Elle était interprétée par deux comédiens, Morgane Lombard et Fred Fortas, et par une danseuse, Manuèle Robert. Sans oublier un quatrième personnage à la présence muette et immobile : la reproduction d’un des bronzes de danseuse de Degas. Car la danse était au cœur de ce dialogue entre une psychanalyste juive et son patient palestinien, venu consulter pour, entre autres troubles, un attachement mortifère à cette statuette dont la seule évocation lui fait perdre le contrôle de ses gestes.

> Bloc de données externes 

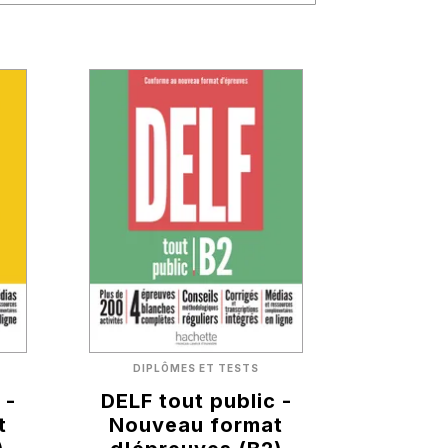
DIPLÔMES ET TESTS
 -
DELF tout public -
t
Nouveau format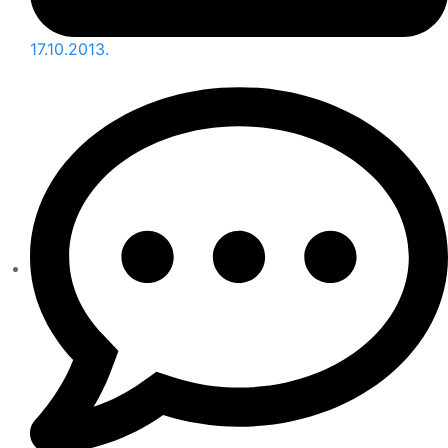
17.10.2013.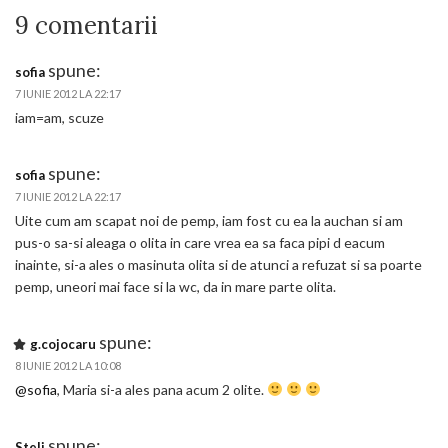
9 comentarii
spune:
sofia
7 IUNIE 2012 LA 22:17
iam=am, scuze
spune:
sofia
7 IUNIE 2012 LA 22:17
Uite cum am scapat noi de pemp, iam fost cu ea la auchan si am
pus-o sa-si aleaga o olita in care vrea ea sa faca pipi d eacum
inainte, si-a ales o masinuta olita si de atunci a refuzat si sa poarte
pemp, uneori mai face si la wc, da in mare parte olita.
spune:
g.cojocaru
8 IUNIE 2012 LA 10:08
@sofia
, Maria si-a ales pana acum 2 olite.
spune:
Steli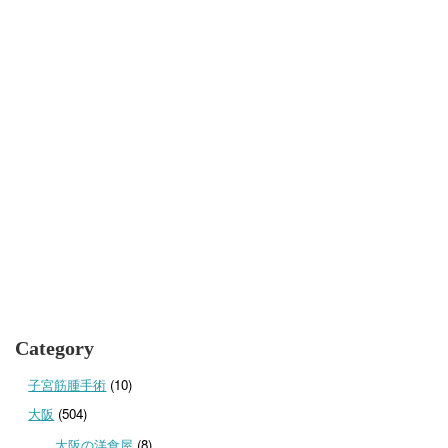
Category
子宮筋腫手術
(10)
大阪
(504)
大阪の洋食屋
(8)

On ne révèlera pas le fin mot d’une situation qui s’avérait plus fine et touchante que, s’agissant d’opposer deux personnages si stéréotypés, on aurait pu le penser au départ. Mais la danse ici encore, qui vient scander la pièce, tout comme les gestes venus du plus profond du corps, disent et révèlent ce que le langage oral est impuissant à transmettre et jusqu’au passé enfoui qui ressurgit chez les deux protagonistes. Dans sa modestie et sa simplicité efficace comme dans la justesse de son interprétation, Atikté (mot grec signifiant « celle qu’on ne touche pas »), témoignait de la richesse et la variété des propositions, in et off confondus, où puiser au gré de ses envies.
Isabelle Calabre
Avignon les 23 juillet et 26 juillet 2021.